El hombre lo resistió, y se repuso rápidamente. En seguida, lanzó un tajo con una trayectoria paralela al suelo que Atenea eludió agachándose; la hoja del metal desgastado únicamente cortó el aire. Y sin dar lugar a una respuesta, el soldado cargó de nuevo contra Atenea, esta vez lanzando estocadas sin mesura, desde todas las direcciones que entendía. Una, dos, tres, cuatro veces hasta convertirse en una ristra de incontables ataques. Ella los evadió todos sin necesidad de emplear la madera maciza o el acero. Se acuclillaba o se movía en torno a su adversario con sobrada audacia, al tiempo que se le escapaba una leve sonrisa con cada esquive. Más de un ataque pasó demasiado cerca de su tez blanca, pero ninguno llegó a acertarle.
Después de una inmensurable cantidad de ataques fallidos, el rostro de Jerome se encontró congestionado por la impotencia. En un último y desesperado esfuerzo por asestar el golpe contundente que le adjudicara la victoria, alzó su espada en el aire con mano aguantada, y descendió al suelo en un arco oblicuo. Un sonido agudo retumbó los oídos momentos después.
La doncella había puesto firme su espada entre ambos. Casi arrodillada, observaba desde abajo a su competidor con una risa entre los dientes. La determinación y la felicidad se batían en duelo para prevalecer sobre la otra en sus radiantes ojos serafines. Sostuvo su escudo con rigidez, y pretendió acertarle un golpe en la rodilla. El hombre mayor se percató de sus intenciones a tiempo, y retiró la pierna lejos de su alcance. Atenea deshizo su sonrisa, y se incorporó en el instante en que erró. Y antes de que su adversario creara espacio entre ambos, comenzó a asestar golpes a su escudo reiteradas veces. Sin ánimos de apaciguarse ni ceder la más mínima oportunidad de réplica. Atenea apretaba y mostraba los dientes tras cada furioso ataque, cada uno más fuerte que el anterior y acompasado por feroces rugidos.
El soldado no podía hacer más que cubrirse y retroceder, aunque su defensa no daba lugar que pudiese ser aprovechado por Atenea. A medida que iba reculando, los pasos casi se convirtieron en zancadas y de su frente comenzaron a caer gotas de sudor como si de un afluente bajo la armadura se tratase. Sus ansias por contraatacar se reflejaban en su rostro.
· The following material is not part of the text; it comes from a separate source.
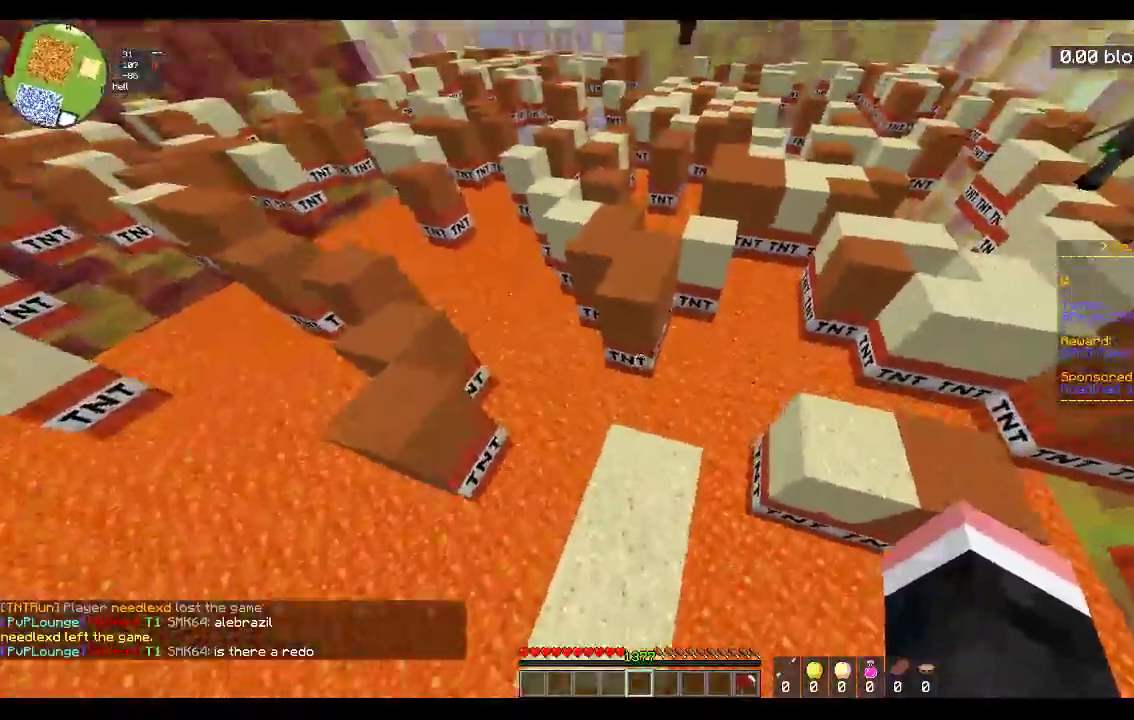
{"keys": ["space", "w"], "mouse": [], "events": [[233, "space", "down"]]}
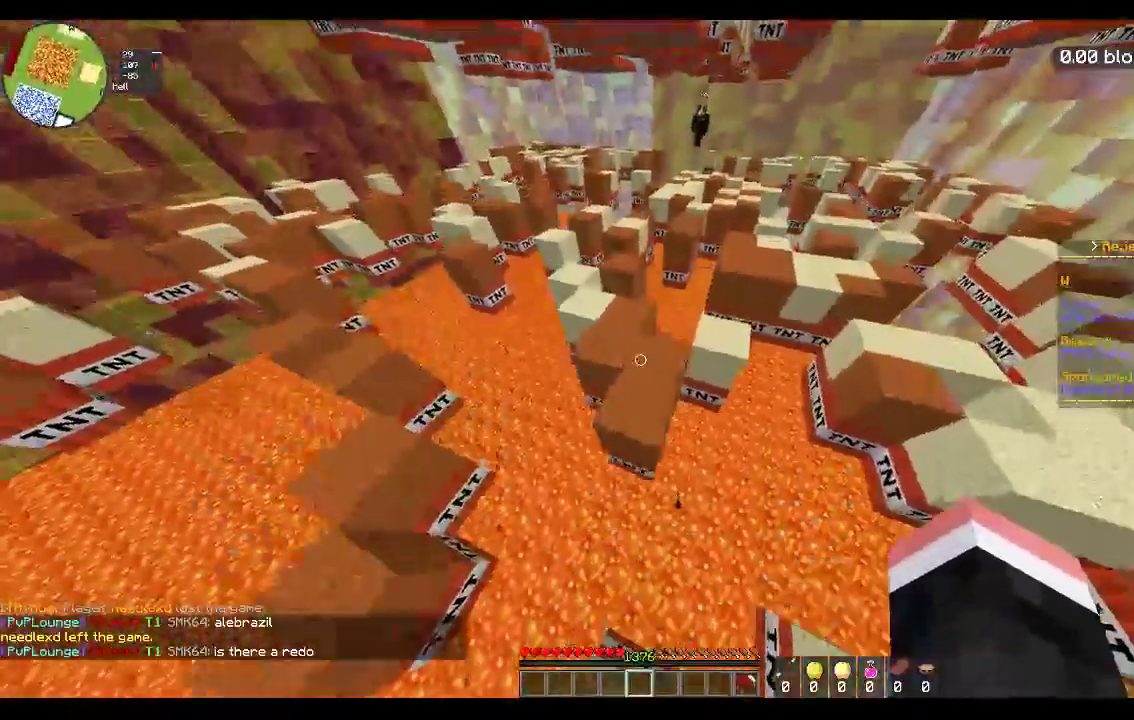
{"keys": ["a", "space"], "mouse": [], "events": [[17, "space", "up"], [17, "w", "up"], [267, "a", "down"], [267, "space", "down"]]}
Sin embargo, aquel intenso deseo se vio entumecido, cuando tontamente se desplomó de espaldas al suelo. Tendido e indefenso sobre la hierba y después de haber soltado por accidente su escudo, intentó incorporarse con poca gracia. Pero en breves la punta de acero desgastado se le echó sobre el pecho, amenazando con desgarrar los pequeños anillos de su armadura. Sus esperanzas se habían desplomado junto a él.
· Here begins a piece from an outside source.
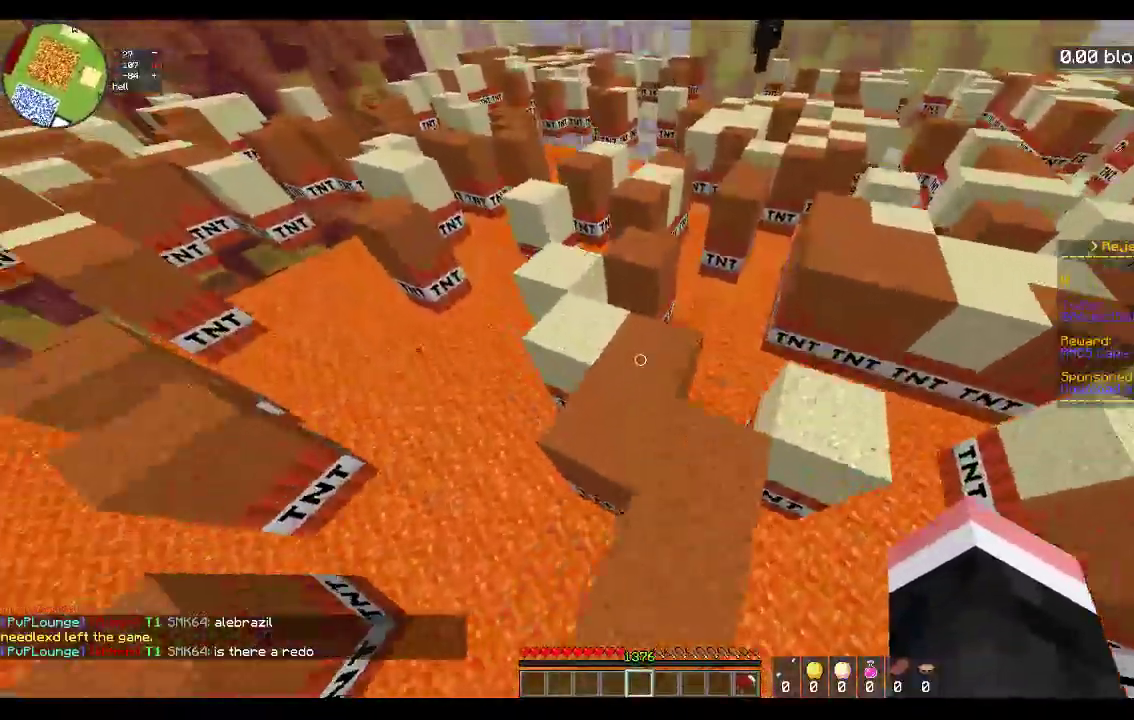
{"keys": ["space", "w"], "mouse": [], "events": [[33, "w", "down"], [133, "d", "down"], [167, "space", "up"], [183, "a", "up"], [300, "d", "up"], [300, "w", "up"], [367, "space", "down"], [367, "w", "down"]]}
El hombre de las cinco o más décadas soltó un suspiro desalentador, y dejó caer su cabeza sobre el terreno mientras se lamentaba. Había caído en la trampa. Uno de los cuerpos inconscientes de los gemelos yacía bajo sus piernas. Atenea lo había llevado hasta allí deliberadamente.
Las ovaciones no se hicieron esperar. La doncella se había afianzado con la victoria y avanzado de ronda por mérito propio.
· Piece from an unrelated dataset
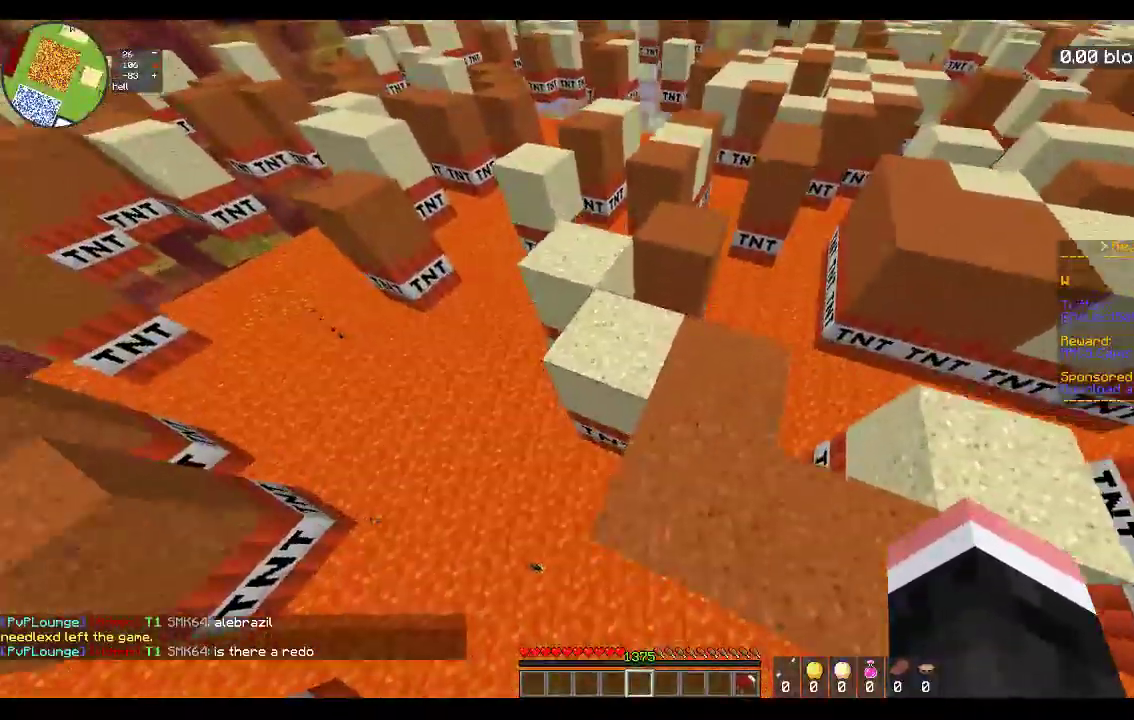
{"keys": ["space", "w"], "mouse": [], "events": [[67, "a", "down"], [267, "space", "up"], [333, "a", "up"], [367, "w", "up"], [467, "w", "down"], [483, "space", "down"]]}
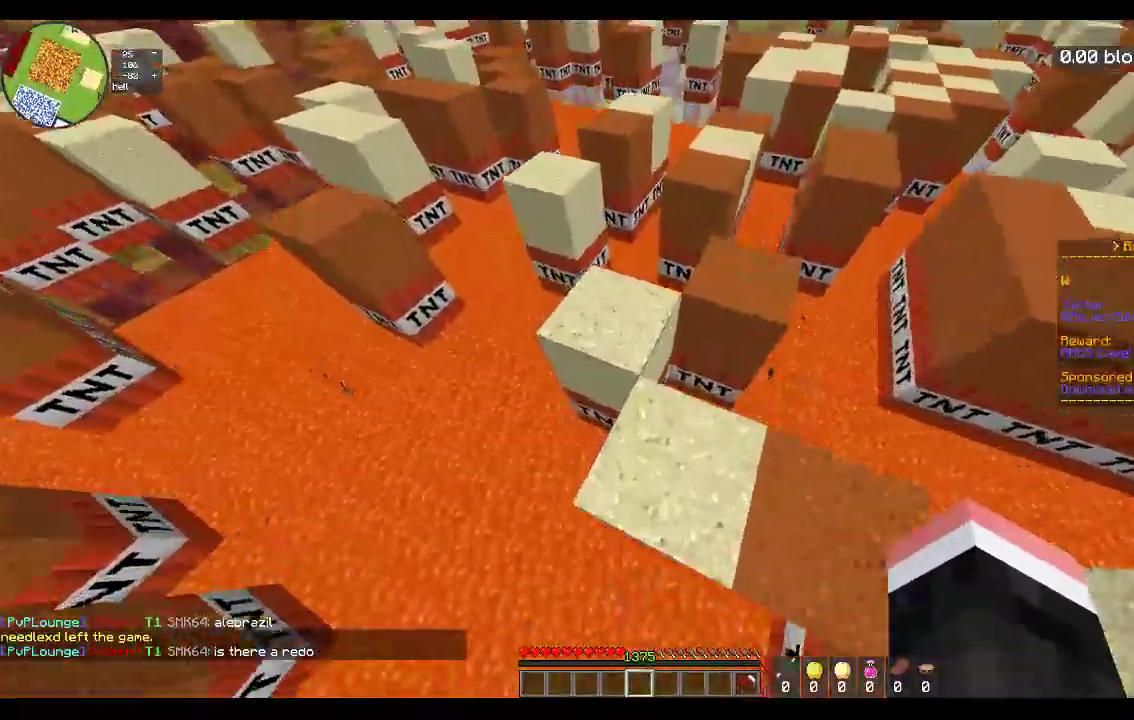
{"keys": ["w"], "mouse": [], "events": [[167, "a", "down"], [317, "space", "up"], [383, "a", "up"]]}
A diferencia del público que alabó de sobremanera con toda su habitual euforia, Connor se mostró sereno. Unas cuantas palmadas fueron sus únicos ademanes. Por desgracia, el sitio de aquel hombre prejuicioso de extraños atavíos se hallaba vacío. Su rostro apenado habría sido un dulce recuerdo.
Atenea Pryce gentilmente le tendió la mano a su rival, y lo ayudó a levantarse. A Connor los oídos se le estremecieron con el ensordecedor griterío que aclamaba el nombre de aquella hermosa doncella.